Wednesday, December 18

“UNUSUAL” MOVE AIMED AT BREAKTHROUGHS?

No ASEAN chair “in recent memory” has appointed a team of informal advisers although it is quite common for ASEAN to appoint eminent persons or high-level task forces to focus on specific issues, said Sharon Seah, senior fellow and coordinator at the ISEAS-Yusof Ishak Institute’s ASEAN Studies Centre. 

“In that sense, it is quite unusual for an ASEAN country chair to appoint its own informal group,” she said.

“Perhaps PM Anwar feels that he would benefit from the experience of those who have been engaged with ASEAN in their ministerial capacities to advise and help to strategise issues relevant for Malaysia’s chairmanship.”

Bilahari Kausikan, former permanent secretary at Singapore’s Ministry of Foreign Affairs, told CNA it is unclear what implications Anwar’s move could have on ASEAN.

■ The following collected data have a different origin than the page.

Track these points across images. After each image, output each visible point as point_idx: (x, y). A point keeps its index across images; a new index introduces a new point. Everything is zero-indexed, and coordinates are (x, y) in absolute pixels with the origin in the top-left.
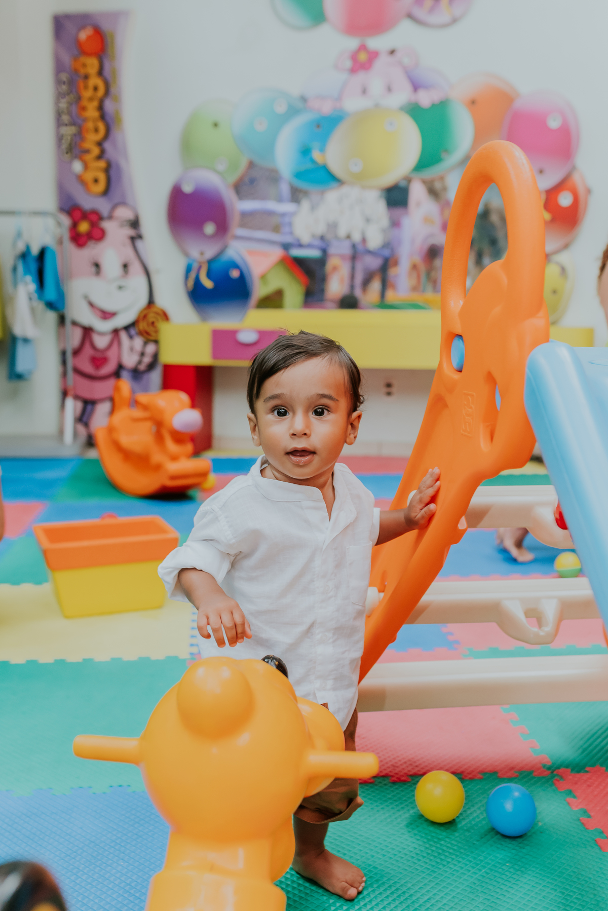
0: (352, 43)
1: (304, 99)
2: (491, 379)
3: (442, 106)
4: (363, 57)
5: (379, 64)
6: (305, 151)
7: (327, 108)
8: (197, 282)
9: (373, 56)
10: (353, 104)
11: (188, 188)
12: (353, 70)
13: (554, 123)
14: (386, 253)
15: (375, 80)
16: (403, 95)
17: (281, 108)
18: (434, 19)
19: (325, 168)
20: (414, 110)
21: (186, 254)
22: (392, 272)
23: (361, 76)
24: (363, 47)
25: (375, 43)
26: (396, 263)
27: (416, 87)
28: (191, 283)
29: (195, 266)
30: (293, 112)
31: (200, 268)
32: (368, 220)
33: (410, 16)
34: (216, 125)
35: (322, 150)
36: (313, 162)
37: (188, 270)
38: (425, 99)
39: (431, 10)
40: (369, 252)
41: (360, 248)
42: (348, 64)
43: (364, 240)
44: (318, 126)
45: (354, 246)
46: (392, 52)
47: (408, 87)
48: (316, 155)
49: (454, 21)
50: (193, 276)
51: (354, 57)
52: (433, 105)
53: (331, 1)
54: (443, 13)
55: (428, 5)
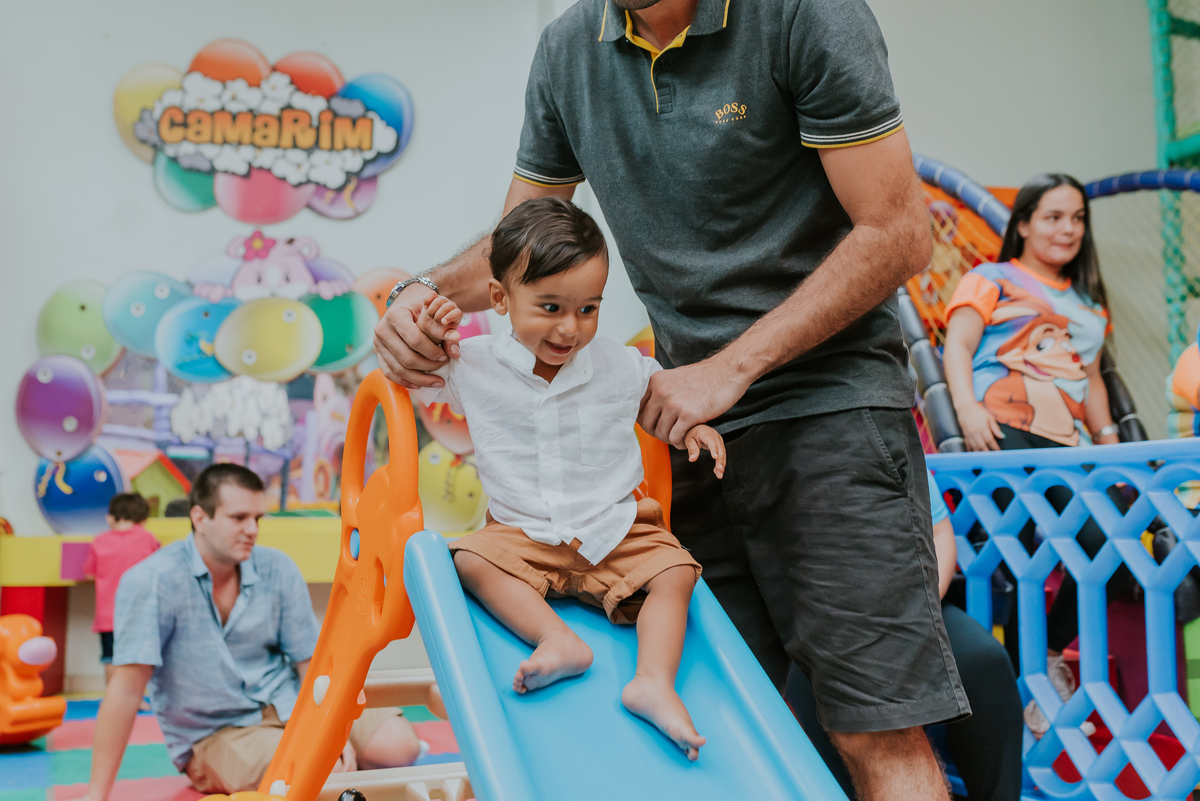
0: (247, 230)
1: (190, 285)
2: (379, 564)
3: (344, 300)
4: (258, 244)
5: (277, 253)
6: (191, 340)
7: (216, 295)
8: (52, 486)
9: (270, 244)
10: (246, 292)
11: (44, 378)
12: (247, 258)
14: (288, 453)
15: (272, 269)
16: (302, 286)
17: (163, 293)
18: (335, 211)
19: (214, 359)
20: (315, 303)
21: (40, 454)
22: (294, 475)
23: (256, 263)
24: (258, 235)
25: (271, 231)
26: (299, 465)
27: (317, 279)
28: (43, 488)
29: (50, 467)
30: (176, 297)
31: (57, 468)
32: (265, 415)
33: (309, 206)
34: (83, 308)
35: (211, 340)
36: (201, 352)
37: (41, 472)
38: (327, 291)
39: (333, 202)
40: (268, 452)
41: (255, 446)
42: (242, 251)
43: (260, 438)
44: (206, 314)
45: (247, 444)
46: (291, 241)
47: (309, 279)
48: (204, 345)
49: (357, 215)
50: (46, 479)
51: (248, 243)
52: (336, 298)
53: (223, 186)
54: (345, 206)
55: (330, 195)
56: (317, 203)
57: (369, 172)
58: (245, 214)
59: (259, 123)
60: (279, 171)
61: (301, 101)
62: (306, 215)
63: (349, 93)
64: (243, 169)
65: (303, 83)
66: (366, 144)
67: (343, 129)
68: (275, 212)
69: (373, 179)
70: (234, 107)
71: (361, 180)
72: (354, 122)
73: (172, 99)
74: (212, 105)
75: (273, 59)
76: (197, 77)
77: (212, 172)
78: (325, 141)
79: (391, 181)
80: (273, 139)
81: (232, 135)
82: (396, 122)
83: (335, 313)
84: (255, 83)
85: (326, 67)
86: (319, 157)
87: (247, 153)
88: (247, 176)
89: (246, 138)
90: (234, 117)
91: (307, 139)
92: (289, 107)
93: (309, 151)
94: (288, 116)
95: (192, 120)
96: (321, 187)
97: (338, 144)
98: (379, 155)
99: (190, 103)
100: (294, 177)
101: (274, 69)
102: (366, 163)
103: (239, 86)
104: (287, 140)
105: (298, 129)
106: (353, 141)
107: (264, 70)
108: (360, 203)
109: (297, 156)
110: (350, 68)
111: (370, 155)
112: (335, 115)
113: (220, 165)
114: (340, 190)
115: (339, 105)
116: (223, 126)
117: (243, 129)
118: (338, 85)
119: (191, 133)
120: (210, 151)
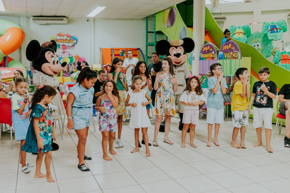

“Nobody really knows as this is unprecedented and it is not entirely clear why Malaysia decided to do this – but it is advisory in nature and it gives advice to the chair and not to ASEAN as a whole,” he noted.

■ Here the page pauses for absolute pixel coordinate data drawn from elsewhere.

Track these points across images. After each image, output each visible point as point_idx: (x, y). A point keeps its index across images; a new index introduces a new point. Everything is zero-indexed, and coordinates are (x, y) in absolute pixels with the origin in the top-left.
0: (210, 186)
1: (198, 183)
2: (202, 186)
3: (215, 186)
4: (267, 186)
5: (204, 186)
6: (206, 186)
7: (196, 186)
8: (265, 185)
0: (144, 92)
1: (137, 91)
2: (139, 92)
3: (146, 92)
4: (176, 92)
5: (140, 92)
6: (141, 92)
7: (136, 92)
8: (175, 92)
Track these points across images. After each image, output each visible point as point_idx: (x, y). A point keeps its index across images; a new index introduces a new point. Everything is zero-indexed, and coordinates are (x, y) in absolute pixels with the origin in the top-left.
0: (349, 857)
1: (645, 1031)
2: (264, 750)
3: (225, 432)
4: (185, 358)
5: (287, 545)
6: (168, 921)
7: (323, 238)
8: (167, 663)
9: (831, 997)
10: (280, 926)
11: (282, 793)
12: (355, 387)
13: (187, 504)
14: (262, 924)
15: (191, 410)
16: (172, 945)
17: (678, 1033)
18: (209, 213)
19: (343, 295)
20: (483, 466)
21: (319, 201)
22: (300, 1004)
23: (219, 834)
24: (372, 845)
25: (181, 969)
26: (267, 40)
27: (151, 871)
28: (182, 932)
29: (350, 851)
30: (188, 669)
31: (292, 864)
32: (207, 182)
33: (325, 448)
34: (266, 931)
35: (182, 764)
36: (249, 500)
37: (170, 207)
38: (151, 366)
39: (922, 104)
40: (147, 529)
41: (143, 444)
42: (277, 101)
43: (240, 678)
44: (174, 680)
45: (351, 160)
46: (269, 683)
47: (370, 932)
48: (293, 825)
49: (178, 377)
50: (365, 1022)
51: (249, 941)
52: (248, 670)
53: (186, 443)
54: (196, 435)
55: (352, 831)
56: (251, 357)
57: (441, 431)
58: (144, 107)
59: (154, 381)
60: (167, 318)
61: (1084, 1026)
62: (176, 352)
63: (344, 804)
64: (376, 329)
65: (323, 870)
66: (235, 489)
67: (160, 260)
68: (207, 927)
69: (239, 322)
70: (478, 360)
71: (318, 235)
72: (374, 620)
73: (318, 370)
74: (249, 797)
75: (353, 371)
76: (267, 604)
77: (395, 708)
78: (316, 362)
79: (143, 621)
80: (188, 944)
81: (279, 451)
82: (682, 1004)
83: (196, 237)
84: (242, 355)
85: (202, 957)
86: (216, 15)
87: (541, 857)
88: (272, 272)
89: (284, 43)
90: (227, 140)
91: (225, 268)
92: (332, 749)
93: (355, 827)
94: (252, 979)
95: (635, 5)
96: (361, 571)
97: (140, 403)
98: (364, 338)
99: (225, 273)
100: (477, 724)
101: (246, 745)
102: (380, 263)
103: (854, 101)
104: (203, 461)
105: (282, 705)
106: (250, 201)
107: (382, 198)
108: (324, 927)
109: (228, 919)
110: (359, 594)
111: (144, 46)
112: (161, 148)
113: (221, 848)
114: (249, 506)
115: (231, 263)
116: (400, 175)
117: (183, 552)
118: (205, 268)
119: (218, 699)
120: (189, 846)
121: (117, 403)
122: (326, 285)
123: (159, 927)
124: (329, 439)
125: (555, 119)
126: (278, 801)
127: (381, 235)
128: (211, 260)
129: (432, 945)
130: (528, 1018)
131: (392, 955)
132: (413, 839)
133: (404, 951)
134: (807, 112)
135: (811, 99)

Even if the chair accepts the team’s advice, ASEAN’s consensus-based nature means no member state needs to be bound by it, he added.

The retired diplomat personally feels Anwar’s move is “more performative than anything else”.

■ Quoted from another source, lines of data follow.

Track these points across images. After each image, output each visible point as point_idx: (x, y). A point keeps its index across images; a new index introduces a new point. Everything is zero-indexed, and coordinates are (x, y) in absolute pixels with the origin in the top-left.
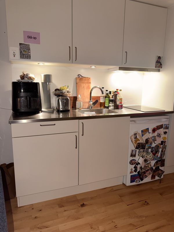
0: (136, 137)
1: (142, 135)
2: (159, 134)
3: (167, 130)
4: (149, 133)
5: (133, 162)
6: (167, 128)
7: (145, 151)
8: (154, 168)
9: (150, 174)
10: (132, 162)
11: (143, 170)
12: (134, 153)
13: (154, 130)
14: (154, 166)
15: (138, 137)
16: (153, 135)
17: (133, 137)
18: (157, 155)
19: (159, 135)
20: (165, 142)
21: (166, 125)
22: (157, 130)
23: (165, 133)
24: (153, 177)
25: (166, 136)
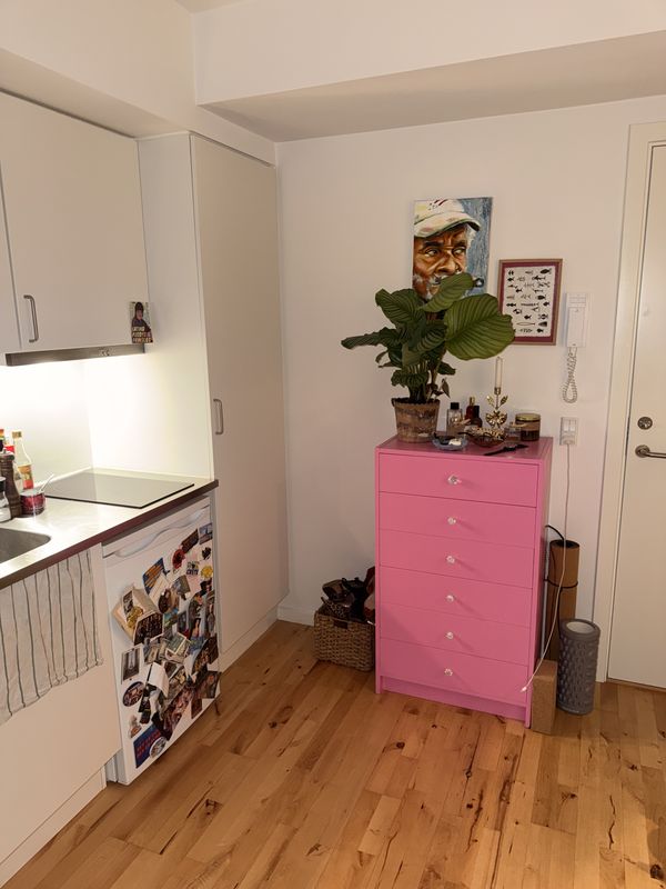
0: (131, 604)
1: (148, 590)
2: (194, 566)
3: (209, 544)
4: (165, 573)
5: (134, 692)
6: (209, 536)
7: (162, 640)
8: (194, 678)
9: (187, 702)
10: (130, 694)
11: (167, 703)
12: (132, 661)
13: (177, 560)
14: (193, 672)
15: (136, 603)
16: (177, 576)
17: (121, 611)
18: (195, 632)
19: (193, 570)
20: (210, 582)
21: (205, 528)
22: (186, 555)
23: (206, 553)
24: (196, 707)
25: (210, 562)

“Anwar has a record of making gestures that he does not necessarily follow through. So rather than speculate, I suggest we all just wait and see what happens if anything happens at all,” he added.

Anwar’s move has already drawn some criticism in Malaysia, with a politician from the opposition Parti Islam Se-Malaysia questioning his pick of Thaksin – who was convicted in Thailand of corruption and abuse of power – and whether it was for the Malaysian premier’s personal gain.

Malaysia’s Foreign Minister Mohamad Hasan leapt to Anwar’s defence, noting that Thaksin, as someone who is accepted by the United States, close to China and influential in Thailand, could foster greater cooperation between ASEAN and global powers.

Joshua Kurlantzick, a senior fellow for Southeast Asia at the Council on Foreign Relations think tank in the United States, called the Myanmar crisis and tensions in the South China Sea – where several ASEAN members have overlapping claims with China – “big issues” that the regional bloc lacks capacity in tackling.

“I think Anwar is trying to get around some of the bureaucracy and normal ASEAN efforts and make breakthroughs with the informal group,” he said.

“I think his aim is to build consensus and make ASEAN more powerful, but I’m not sure that is going to happen. Because the South China Sea and Myanmar are almost intractable issues, no matter what Anwar does.”